OMS: benefícios superam os riscos

Em resposta ao Comprova, a Organização Mundial da Saúde (OMS) afirmou, por e-mail, que as vacinas contra a covid-19 são constantemente avaliadas em relação aos benefícios versus riscos.

"A observação consistente até agora, em todos os países, foi que os benefícios das vacinas superam em muito os riscos", diz a OMS.

O que dizem os autores

A equipe do Comprova entrou em contato com os autores das postagens. O homem que publicou o vídeo no TikTok, identificado como Marconi Americano, diz que recebeu o conteúdo em um grupo do WhatsApp e que repostou no TikTok. Também afirmou que não é o autor da legenda que aparece no vídeo. Marconi afirma que assim que soube das "inverdades", apagou o post.

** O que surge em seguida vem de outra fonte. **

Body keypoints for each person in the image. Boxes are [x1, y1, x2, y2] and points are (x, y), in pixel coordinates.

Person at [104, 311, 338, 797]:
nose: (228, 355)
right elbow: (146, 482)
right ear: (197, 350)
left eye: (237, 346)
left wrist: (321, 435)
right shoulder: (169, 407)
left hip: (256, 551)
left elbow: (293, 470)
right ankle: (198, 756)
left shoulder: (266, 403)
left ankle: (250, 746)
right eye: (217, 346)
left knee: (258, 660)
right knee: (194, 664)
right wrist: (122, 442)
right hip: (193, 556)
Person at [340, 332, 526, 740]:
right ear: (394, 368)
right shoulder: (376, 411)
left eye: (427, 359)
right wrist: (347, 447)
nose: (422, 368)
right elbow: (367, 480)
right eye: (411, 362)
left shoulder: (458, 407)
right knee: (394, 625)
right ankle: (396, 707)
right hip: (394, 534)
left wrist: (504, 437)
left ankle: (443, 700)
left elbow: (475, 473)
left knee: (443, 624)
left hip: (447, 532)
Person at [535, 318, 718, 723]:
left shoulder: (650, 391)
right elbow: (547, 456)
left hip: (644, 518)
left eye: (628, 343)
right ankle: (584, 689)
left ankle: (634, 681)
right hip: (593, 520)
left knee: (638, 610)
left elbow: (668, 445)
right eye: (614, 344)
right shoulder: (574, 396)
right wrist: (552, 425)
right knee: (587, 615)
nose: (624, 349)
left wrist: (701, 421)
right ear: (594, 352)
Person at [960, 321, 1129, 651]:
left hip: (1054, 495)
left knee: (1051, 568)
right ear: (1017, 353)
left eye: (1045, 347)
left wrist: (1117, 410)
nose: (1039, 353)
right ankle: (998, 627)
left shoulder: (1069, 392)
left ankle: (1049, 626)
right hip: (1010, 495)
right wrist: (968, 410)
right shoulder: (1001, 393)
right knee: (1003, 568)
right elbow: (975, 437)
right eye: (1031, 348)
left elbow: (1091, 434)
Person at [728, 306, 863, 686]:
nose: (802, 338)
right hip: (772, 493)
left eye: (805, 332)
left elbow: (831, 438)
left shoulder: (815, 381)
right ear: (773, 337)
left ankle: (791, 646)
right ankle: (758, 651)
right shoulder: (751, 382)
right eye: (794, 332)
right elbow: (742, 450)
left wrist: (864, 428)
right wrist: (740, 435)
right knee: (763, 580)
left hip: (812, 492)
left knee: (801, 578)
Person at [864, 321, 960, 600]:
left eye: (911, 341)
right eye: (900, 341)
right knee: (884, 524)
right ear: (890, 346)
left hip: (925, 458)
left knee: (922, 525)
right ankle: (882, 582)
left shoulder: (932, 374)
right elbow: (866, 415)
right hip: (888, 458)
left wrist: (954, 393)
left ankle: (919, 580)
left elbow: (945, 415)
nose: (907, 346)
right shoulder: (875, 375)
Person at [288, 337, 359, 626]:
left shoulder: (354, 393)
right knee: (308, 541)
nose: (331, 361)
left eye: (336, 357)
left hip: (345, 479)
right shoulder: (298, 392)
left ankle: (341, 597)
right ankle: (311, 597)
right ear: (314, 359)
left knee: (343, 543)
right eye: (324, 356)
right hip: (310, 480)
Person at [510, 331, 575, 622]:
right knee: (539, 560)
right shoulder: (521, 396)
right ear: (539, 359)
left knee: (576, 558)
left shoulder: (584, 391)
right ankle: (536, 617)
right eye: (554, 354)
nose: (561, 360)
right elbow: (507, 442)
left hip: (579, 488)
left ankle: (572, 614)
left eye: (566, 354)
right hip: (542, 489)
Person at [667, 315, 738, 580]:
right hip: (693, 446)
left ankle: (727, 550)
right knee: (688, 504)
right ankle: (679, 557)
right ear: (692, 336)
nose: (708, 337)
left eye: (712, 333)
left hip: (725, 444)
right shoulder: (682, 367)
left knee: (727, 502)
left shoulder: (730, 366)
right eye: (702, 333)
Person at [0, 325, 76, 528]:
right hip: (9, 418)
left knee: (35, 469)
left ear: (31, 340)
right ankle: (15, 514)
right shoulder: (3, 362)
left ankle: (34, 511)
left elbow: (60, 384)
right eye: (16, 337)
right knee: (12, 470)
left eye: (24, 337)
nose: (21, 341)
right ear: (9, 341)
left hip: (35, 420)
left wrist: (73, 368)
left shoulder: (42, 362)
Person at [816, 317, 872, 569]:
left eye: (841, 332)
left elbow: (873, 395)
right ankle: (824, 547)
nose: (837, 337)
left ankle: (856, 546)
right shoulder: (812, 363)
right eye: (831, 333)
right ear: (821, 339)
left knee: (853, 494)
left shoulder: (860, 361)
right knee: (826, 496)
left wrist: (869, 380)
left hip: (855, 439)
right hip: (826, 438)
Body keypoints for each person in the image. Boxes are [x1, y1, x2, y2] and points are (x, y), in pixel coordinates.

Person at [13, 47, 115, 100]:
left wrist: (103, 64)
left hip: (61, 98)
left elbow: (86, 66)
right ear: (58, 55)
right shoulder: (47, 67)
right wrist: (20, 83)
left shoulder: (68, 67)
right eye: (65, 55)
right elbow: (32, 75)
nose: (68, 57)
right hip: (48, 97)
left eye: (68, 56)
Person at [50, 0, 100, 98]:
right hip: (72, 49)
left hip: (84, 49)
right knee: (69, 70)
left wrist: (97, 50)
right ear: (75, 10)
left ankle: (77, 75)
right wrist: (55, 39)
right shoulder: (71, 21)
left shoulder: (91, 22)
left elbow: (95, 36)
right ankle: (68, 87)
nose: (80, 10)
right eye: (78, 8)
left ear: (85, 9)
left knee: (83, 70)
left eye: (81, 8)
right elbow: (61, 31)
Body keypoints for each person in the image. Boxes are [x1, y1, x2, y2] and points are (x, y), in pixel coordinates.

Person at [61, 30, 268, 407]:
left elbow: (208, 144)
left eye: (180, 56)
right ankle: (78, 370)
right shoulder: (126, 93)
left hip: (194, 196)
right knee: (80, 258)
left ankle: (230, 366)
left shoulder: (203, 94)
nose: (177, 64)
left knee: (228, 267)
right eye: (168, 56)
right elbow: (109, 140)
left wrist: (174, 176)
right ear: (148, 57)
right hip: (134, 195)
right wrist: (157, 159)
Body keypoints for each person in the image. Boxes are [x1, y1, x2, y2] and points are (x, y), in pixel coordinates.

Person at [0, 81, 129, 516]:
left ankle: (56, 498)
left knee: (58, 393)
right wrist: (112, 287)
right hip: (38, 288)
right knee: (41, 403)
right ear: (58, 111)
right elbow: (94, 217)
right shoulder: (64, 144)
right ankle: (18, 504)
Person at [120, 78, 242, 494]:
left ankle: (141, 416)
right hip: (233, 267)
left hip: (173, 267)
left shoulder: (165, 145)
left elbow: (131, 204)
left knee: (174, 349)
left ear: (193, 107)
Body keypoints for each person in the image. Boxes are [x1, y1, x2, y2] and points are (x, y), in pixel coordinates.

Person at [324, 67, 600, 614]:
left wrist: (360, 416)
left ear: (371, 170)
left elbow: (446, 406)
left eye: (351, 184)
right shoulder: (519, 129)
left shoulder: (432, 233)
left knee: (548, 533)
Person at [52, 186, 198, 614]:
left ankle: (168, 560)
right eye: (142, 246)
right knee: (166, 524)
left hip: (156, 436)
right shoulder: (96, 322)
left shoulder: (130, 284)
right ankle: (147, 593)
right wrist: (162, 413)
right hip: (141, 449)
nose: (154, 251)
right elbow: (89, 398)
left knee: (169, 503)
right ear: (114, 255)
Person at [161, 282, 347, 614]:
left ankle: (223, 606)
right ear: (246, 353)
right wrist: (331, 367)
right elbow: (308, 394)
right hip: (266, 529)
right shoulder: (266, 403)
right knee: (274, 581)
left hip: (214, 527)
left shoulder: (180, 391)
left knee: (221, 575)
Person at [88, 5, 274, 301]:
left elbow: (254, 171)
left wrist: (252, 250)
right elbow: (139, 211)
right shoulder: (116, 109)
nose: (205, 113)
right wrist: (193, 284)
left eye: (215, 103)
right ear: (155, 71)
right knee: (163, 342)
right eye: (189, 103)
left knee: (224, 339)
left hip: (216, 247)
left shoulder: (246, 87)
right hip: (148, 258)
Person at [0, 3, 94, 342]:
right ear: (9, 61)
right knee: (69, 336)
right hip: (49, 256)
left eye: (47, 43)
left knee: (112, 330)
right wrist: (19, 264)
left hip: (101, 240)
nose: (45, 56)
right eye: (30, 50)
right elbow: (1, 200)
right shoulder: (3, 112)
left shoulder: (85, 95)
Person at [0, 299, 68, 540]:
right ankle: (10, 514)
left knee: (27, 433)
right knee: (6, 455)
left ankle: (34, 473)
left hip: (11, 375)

O vídeo, de fato, foi apagado do aplicativo após o contato do Comprova. Porém, segue disponível no perfil do Facebook de Marconi com a legenda "Prédio da Pfizer cercado em Paris, o povo grita assassinos, devido às milhares de mortes e efeitos adversos das vacinas. Isso a Globo não mostra." Na publicação, o homem ainda marcou o deputado Carlos Jordy, as deputadas Carla Zambelli e Bia Kicis e o presidente Jair Bolsonaro.

O Comprova também procurou a autora do post no Facebook, Elza Elice Monfradini, mas não tivemos resposta até o momento.

Por que investigamos?

O Comprova investiga conteúdos suspeitos que tenham relação com a pandemia, políticas públicas do governo federal e eleições. O foco são publicações virais que têm grande alcance nas redes sociais e podem causar desinformação.

As postagens compartilhadas no TikTok e no Facebook aqui verificadas acumulavam mais de 63 mil interações nas duas redes, antes de o vídeo do TikTok ser retirado do ar pelo usuário, na tarde da última quinta-feira, 3. Embora eles mostrassem imagens de protestos que realmente aconteceram, as duas postagens enganavam ao afirmar que as pessoas se manifestaram contra mortes e reações adversas graves provocadas por vacinas. Os atos eram, na verdade, contra o passaporte vacinal.

O MonitoR7 também checou a veracidade do vídeo do protesto ocorrido em frente ao prédio da Pfizer. Publicações que questionam a segurança das vacinas são constantemente checadas pelo Comprova. Recentemente, a equipe mostrou que os efeitos adversos à vacinação são raros e os benefícios superam os riscos e que não há registro de mortes de crianças causadas por vacinas contra a covid-19 no Brasil.

Falso, para o Comprova, é o conteúdo inventado ou que tenha sofrido edições para mudar o seu significado original e divulgado de modo deliberado para espalhar uma mentira.